Het groot cremersgasthuis

Op de plaats van het voormalige postkantoor aan de Munnikeholm stond vroeger het refugium van het Aduarder klooster. In 1594 werd Groningen door prins Maurits ingenomen en de bezittingen vervielen aan de stad en de provincie.  Deels werd het een gasthuis, deels pakhuizen van de W.I.C.. Tegen dit gebouw bevond zich aan de zuidzijde van de Schuitemakersstraat een behuizing van twee kamers en een hofje.

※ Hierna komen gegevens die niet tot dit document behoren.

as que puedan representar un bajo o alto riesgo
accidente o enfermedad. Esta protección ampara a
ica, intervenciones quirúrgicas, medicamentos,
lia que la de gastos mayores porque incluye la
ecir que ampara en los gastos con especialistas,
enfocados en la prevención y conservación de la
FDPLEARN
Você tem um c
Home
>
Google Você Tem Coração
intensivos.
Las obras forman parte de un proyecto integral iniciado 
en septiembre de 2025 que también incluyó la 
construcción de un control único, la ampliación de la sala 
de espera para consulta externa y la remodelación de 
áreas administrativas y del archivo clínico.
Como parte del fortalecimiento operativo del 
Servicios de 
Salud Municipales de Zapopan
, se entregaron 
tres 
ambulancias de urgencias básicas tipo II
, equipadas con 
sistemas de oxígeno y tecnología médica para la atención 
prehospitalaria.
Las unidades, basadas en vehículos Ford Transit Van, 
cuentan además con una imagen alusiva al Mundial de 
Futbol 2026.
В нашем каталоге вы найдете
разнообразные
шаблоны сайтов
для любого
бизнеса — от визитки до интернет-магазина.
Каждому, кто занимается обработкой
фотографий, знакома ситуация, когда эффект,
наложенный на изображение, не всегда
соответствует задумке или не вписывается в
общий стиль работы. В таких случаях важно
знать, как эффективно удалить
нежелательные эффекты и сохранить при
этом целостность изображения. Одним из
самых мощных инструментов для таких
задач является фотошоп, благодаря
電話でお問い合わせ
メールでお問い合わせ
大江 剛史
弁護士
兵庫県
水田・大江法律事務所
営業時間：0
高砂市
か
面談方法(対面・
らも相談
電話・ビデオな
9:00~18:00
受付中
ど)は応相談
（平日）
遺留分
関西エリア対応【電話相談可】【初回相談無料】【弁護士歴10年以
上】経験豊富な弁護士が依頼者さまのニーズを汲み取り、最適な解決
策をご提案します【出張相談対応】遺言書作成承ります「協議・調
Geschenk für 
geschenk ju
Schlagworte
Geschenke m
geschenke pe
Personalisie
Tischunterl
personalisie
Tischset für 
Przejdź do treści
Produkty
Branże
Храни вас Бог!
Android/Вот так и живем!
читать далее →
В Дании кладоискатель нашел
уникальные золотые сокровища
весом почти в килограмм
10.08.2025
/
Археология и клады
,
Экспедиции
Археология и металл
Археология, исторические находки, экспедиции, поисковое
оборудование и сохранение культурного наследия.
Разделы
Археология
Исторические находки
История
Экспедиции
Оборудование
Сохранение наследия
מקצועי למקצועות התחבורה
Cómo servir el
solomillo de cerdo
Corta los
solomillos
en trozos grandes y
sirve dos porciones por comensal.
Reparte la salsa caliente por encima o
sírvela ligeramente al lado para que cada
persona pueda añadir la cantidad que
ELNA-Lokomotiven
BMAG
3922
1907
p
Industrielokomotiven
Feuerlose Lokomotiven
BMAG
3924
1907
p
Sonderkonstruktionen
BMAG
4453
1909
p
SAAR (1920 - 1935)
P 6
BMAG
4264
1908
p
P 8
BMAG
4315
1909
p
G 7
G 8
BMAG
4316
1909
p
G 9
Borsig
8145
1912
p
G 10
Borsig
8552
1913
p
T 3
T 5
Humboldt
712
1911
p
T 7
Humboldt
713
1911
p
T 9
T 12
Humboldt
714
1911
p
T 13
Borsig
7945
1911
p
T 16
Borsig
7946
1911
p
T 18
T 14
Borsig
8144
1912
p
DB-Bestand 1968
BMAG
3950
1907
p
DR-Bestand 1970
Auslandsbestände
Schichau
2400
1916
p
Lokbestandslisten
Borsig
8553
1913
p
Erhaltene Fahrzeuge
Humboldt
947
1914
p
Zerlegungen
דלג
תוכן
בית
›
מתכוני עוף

Dit werd in 1646 gekocht door Henricus Cremers en diens echtgenote Hebeline Metelen en op 28 augustus 1676 stichtte dit echtpaar hierin een gasthuis voor zes “nooddruftige en behoeftige rooms katholieke vrouwen”.
Op 29 juni 1765 vermaakte Anna Maria Cremers het gasthuis aan haar neven J.J.Cremers en W.C.Cremers ( dezelfde van het Klein Cremersgasthuis).
In 1803 trachtte de gemeente het pand te kopen i.v.m. de bouw van het Academisch Ziekenhuis.

Dit mislukte.

In 1857 werd het ook een niet-parochiële stichting net als het Kl. Cremersgasthuis. In 1887 werd het pand vernieuwd, maar bij de bouw van het postkantoor had men de grond nodig. In 1906 werd de grond verkocht en verhuisde het gasthuis naar de Leliestraat 29  1 t/m 7.

Rond 1940 waren er nog zeven conventualinnen.

Omstreeks 1960 is het afgebroken. Er is alleen nog een ijzeren hek.